• TEXT SECTION:
%%

It wasn’t till I switched stations from jamming to the Stir Up, a hip-hop show on 5 FM on a Sunday night to tuning to the more politically and socially driven radio station Talk Radio 702, that it dawned me how drastically different in content, and the hosts of the shows were from each other, which for me pointed out quite clearly what could be the difference between a radio Dj, and a radio presenter.


A radio hosts such as the one I had been listening to on 5FM is more of a disc jockey because she had primarily focused on playing music, and her show was more music driven than talking. This may or may not have been the very main thing that sets the two apart however, radio presenters are set to follow scripts, with content during links. The radio presenter is one that may do a lot more talking whether through pronouncing traffic news, doing sports, or doing weather reports. Radio presenters also conduct interviews with the guests, and do more interaction with the listeners. They carry a lot more work than a radio disc jockey would do.


Often, radio presenters carry required skills in being presenters in order to present their job well. A radio presenter may also have an appropriate degree or diploma in broadcasting, or even radio production, and know how to technically run the show they do. Institutions such as Boston Media House, Rosebank College as well as Witwatersrand Radio Academy to name a few are some of the places one would acquire radio skills. They assist the presenter, in knowing how to do programming for a show, how to produce, construct material, preparing the script, improvise, and control the technical duties.

%%

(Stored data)

%%

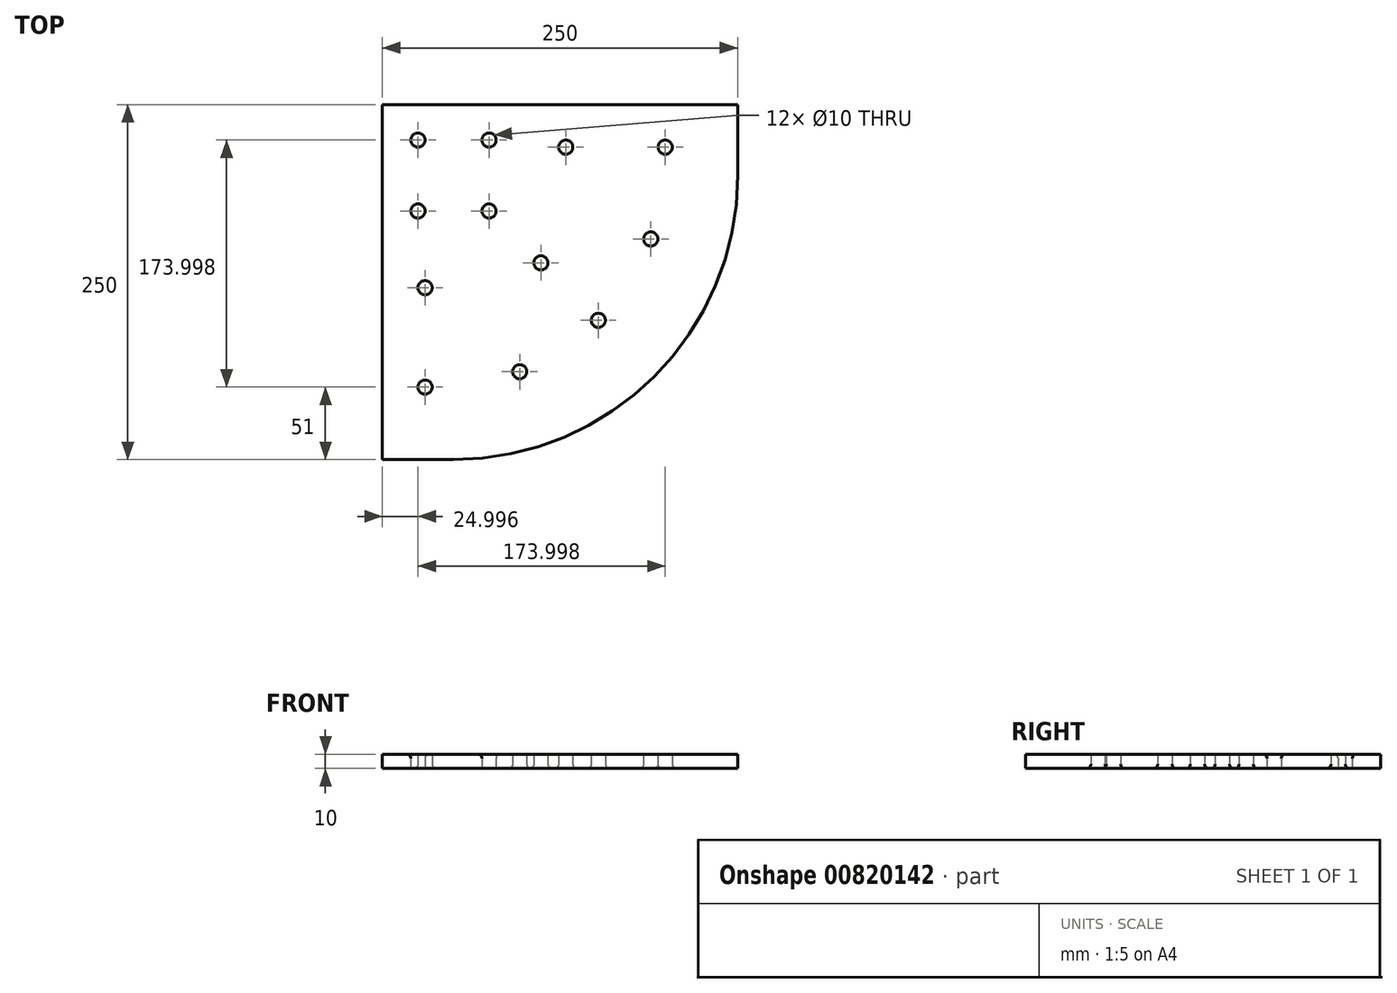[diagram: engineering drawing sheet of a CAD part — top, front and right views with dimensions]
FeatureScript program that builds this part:
annotation { "Feature Type Name" : "Feature", "Feature Type Description" : "" }
export const myFeature = defineFeature(function(context is Context, id is Id, definition is map)
    precondition{}
    {
        {
            var Q0;
            Q0=qCreatedBy(makeId("Top.planeOp"),FACE);
            var sketch = newSketch(context, id + "F0", { "sketchPlane" : qUnion([Q0])});
            skLineSegment(sketch, "E0.bottom", {"start": v(-156.26, 147.44) * mm, "end": v(93.74, 147.44) * mm});
            skLineSegment(sketch, "E0.top", {"start": v(-156.26, -102.56) * mm, "end": v(-106.26, -102.56) * mm});
            skLineSegment(sketch, "E0.left", {"start": v(-156.26, 147.44) * mm, "end": v(-156.26, -102.56) * mm});
            skLineSegment(sketch, "E0.right", {"start": v(93.74, 147.44) * mm, "end": v(93.74, 97.44) * mm});
            skPoint(sketch, "E1.visualSharp", {"position": v(93.74, -102.56) * mm});
            skArc(sketch, "E1.filletArc", {"start": v(-106.26, -102.56) * mm, "mid": v(35.16, -43.98) * mm, "end": v(93.74, 97.44) * mm});
            skCircle(sketch, "E2", {"center": v(-27.27, 117.44) * mm, "radius": 5 * mm});
            skCircle(sketch, "E3", {"center": v(42.73, 117.44) * mm, "radius": 5 * mm});
            skCircle(sketch, "E4", {"center": v(-126.26, 18.44) * mm, "radius": 5 * mm});
            skCircle(sketch, "E5", {"center": v(-126.26, -51.56) * mm, "radius": 5 * mm});
            skCircle(sketch, "E6", {"center": v(-131.26, 122.44) * mm, "radius": 5 * mm});
            skCircle(sketch, "E7", {"center": v(-4.33, -4.5) * mm, "radius": 5 * mm});
            skCircle(sketch, "E8", {"center": v(32.58, 52.74) * mm, "radius": 5 * mm});
            skCircle(sketch, "E9", {"center": v(-59.67, -40.68) * mm, "radius": 5 * mm});
            skCircle(sketch, "E10", {"center": v(-81.26, 122.44) * mm, "radius": 5 * mm});
            skCircle(sketch, "E11", {"center": v(-131.26, 72.44) * mm, "radius": 5 * mm});
            skCircle(sketch, "E12", {"center": v(-81.26, 72.44) * mm, "radius": 5 * mm});
            skCircle(sketch, "E13", {"center": v(-44.77, 35.95) * mm, "radius": 5 * mm});
            skSolve(sketch);
        }
        {
            var Q0;
            Q0=makeQuery(id+"F0.imprint","IMPRINT",FACE,{"disambiguationData":[TD([[makeQuery(id+"F0.imprint","IMPRINT",EDGE,{"derivedFrom":sQuery(id+"F0.wireOp",EDGE,"E0.bottom")}),-1.0]])]});
            extrude(context, id + "F1", {"entities" : qUnion([Q0]), "depth" : 10 * mm, "offsetDistance" : 25 * mm});
        }
        {
            var Q0;
            Q0=makeQuery(id+"F1.opExtrude","CAP_EDGE",EDGE,{"disambiguationData":[OSD([sQuery(id+"F0.wireOp",EDGE,"E6")])],"isStart":false});
            var Q1;
            Q1=makeQuery(id+"F1.opExtrude","CAP_EDGE",EDGE,{"disambiguationData":[OSD([sQuery(id+"F0.wireOp",EDGE,"E10")])],"isStart":false});
            var Q2;
            Q2=makeQuery(id+"F1.opExtrude","CAP_EDGE",EDGE,{"disambiguationData":[OSD([sQuery(id+"F0.wireOp",EDGE,"E11")])],"isStart":false});
            var Q3;
            Q3=makeQuery(id+"F1.opExtrude","CAP_EDGE",EDGE,{"disambiguationData":[OSD([sQuery(id+"F0.wireOp",EDGE,"E12")])],"isStart":false});
            fillet(context, id + "F2", {"entities" : qUnion([Q0, Q1, Q2, Q3]), "radius" : 3 * mm, "tangentPropagation" : true, "allowEdgeOverflow" : false});
        }
        {
            var Q0;
            Q0=makeQuery(id+"F1.opExtrude","CAP_EDGE",EDGE,{"disambiguationData":[OSD([sQuery(id+"F0.wireOp",EDGE,"E5")])],"isStart":true});
            var Q1;
            Q1=makeQuery(id+"F1.opExtrude","CAP_EDGE",EDGE,{"disambiguationData":[OSD([sQuery(id+"F0.wireOp",EDGE,"E9")])],"isStart":true});
            var Q2;
            Q2=makeQuery(id+"F1.opExtrude","CAP_EDGE",EDGE,{"disambiguationData":[OSD([sQuery(id+"F0.wireOp",EDGE,"E7")])],"isStart":true});
            var Q3;
            Q3=makeQuery(id+"F1.opExtrude","CAP_EDGE",EDGE,{"disambiguationData":[OSD([sQuery(id+"F0.wireOp",EDGE,"E8")])],"isStart":true});
            var Q4;
            Q4=makeQuery(id+"F1.opExtrude","CAP_EDGE",EDGE,{"disambiguationData":[OSD([sQuery(id+"F0.wireOp",EDGE,"E3")])],"isStart":true});
            var Q5;
            Q5=makeQuery(id+"F1.opExtrude","CAP_EDGE",EDGE,{"disambiguationData":[OSD([sQuery(id+"F0.wireOp",EDGE,"E2")])],"isStart":true});
            var Q6;
            Q6=makeQuery(id+"F1.opExtrude","CAP_EDGE",EDGE,{"disambiguationData":[OSD([sQuery(id+"F0.wireOp",EDGE,"E13")])],"isStart":true});
            var Q7;
            Q7=makeQuery(id+"F1.opExtrude","CAP_EDGE",EDGE,{"disambiguationData":[OSD([sQuery(id+"F0.wireOp",EDGE,"E4")])],"isStart":true});
            fillet(context, id + "F3", {"entities" : qUnion([Q0, Q1, Q2, Q3, Q4, Q5, Q6, Q7]), "radius" : 3 * mm, "tangentPropagation" : true, "allowEdgeOverflow" : false});
        }
    });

%%

• SHORT TASK:
Please copy word for word the part of the text on radio DJs and presenters starting at "It wasn’t till" and ending at "a radio presenter.".

• REPLY:
It wasn’t till I switched stations from jamming to the Stir Up, a hip-hop show on 5 FM on a Sunday night to tuning to the more politically and socially driven radio station Talk Radio 702, that it dawned me how drastically different in content, and the hosts of the shows were from each other, which for me pointed out quite clearly what could be the difference between a radio Dj, and a radio presenter.